Rick Melero: (30:32)
And so hopefully that’s an additional resource. There’s no gimmicks on the back end. Truly just our goal is to invest in the lives of people because what I’ve learned is, is that an inheritance is what you leave your family after you’re gone. A legacy is what you leave in them. And so my goal is to leave as much as possible in the lives of millions of people so that I know that the lessons that I learned weren’t wasted, they were given to others and hopefully they’re also gonna flourish and produce
Tony Javier: (30:56)
Food. Awesome. Appreciate the time, Rick. I can tell you’re a great business owner, great human being and doing a lot of great things. So honored to have you on here and, uh, to share your story. Is there anywhere else anybody can go to get ahold of you? Rick Maller is, uh, m e l e r o. Uh, any, any other, uh, resource or any other place that you would like the, uh, audience to go to get ahold of you?
Rick Melero: (31:15)
Sure.
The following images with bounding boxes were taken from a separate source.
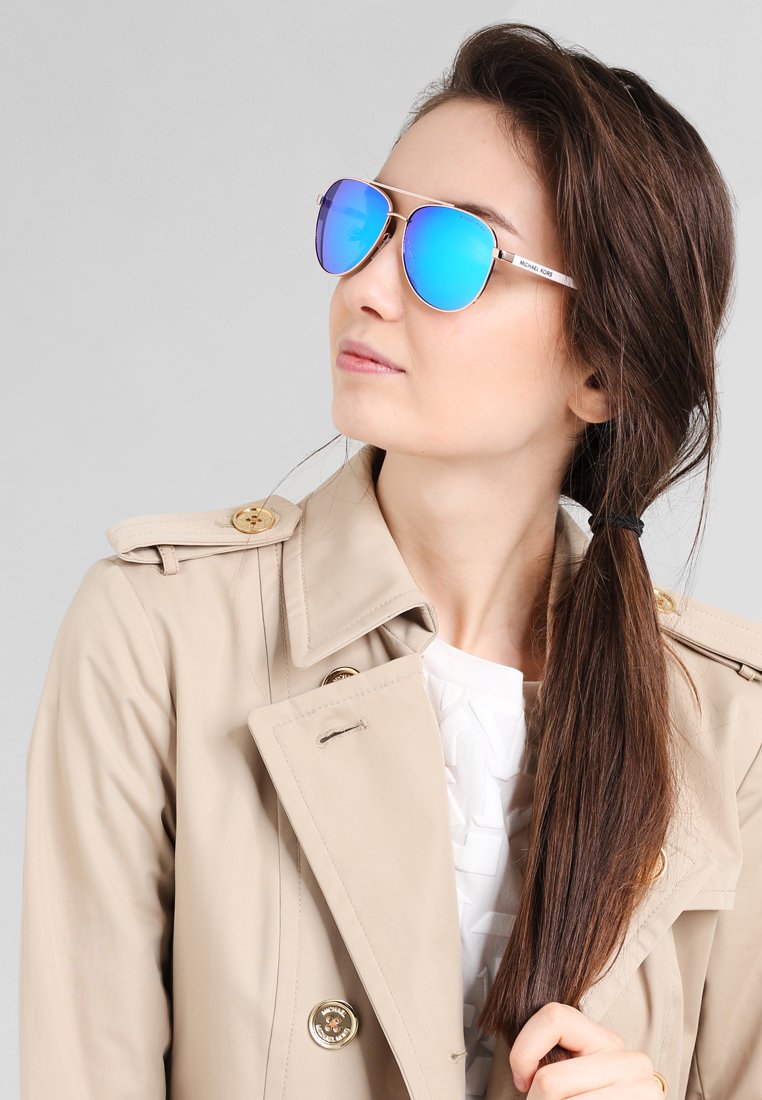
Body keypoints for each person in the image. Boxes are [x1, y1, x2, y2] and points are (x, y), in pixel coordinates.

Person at [19, 20, 761, 1100]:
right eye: (363, 223)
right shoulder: (161, 634)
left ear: (600, 370)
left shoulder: (727, 727)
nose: (366, 285)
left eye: (450, 254)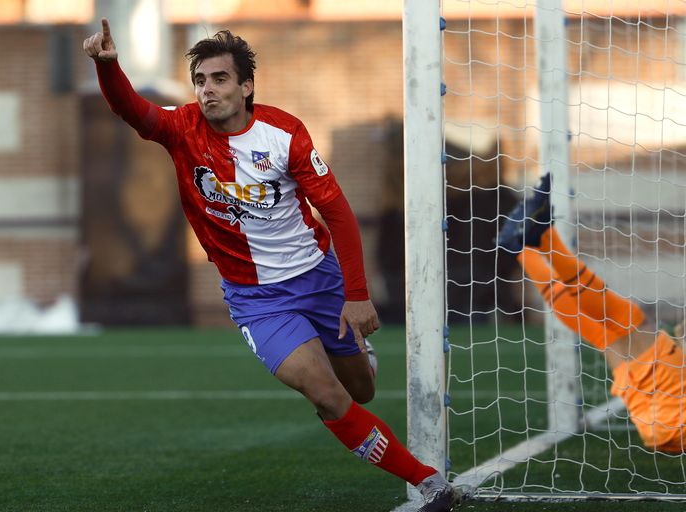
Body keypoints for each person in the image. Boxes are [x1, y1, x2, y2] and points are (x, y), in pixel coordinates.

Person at [83, 19, 458, 511]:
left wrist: (357, 293)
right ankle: (429, 483)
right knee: (325, 394)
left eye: (219, 79)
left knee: (360, 391)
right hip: (257, 299)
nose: (207, 90)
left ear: (246, 86)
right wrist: (107, 66)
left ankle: (359, 358)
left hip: (317, 276)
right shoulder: (182, 130)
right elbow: (133, 111)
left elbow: (339, 211)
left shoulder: (285, 134)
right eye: (200, 81)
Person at [497, 173, 685, 453]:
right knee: (614, 328)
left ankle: (527, 246)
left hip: (674, 418)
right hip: (658, 423)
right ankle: (536, 240)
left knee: (626, 328)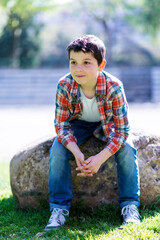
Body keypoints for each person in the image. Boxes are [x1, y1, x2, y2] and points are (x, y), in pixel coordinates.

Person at [44, 35, 140, 231]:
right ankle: (59, 208)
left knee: (128, 149)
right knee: (57, 150)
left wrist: (99, 158)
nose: (78, 68)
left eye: (86, 62)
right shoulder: (64, 85)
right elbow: (61, 124)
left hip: (108, 124)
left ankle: (130, 205)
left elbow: (122, 131)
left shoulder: (114, 87)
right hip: (78, 123)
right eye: (73, 62)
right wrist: (76, 151)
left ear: (101, 65)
They can go to hiscapitalgroup.com. There’s a lot of free resources there from strategies, education, other, other elements. If, if they’re just trying to consider how to incorporate some just new tweaks to their business, we give a lot of those resources there as well under hiscapitalgroup.com.
Tony Javier: (31:30)
Awesome. Sounds great Rick. Well I appreciate the time again and again, congrats on your success and everything you’re doing and I look forward to catching up with you sometime again.
Rick Melero: (31:37)
Likewise. Thank you so much for having me.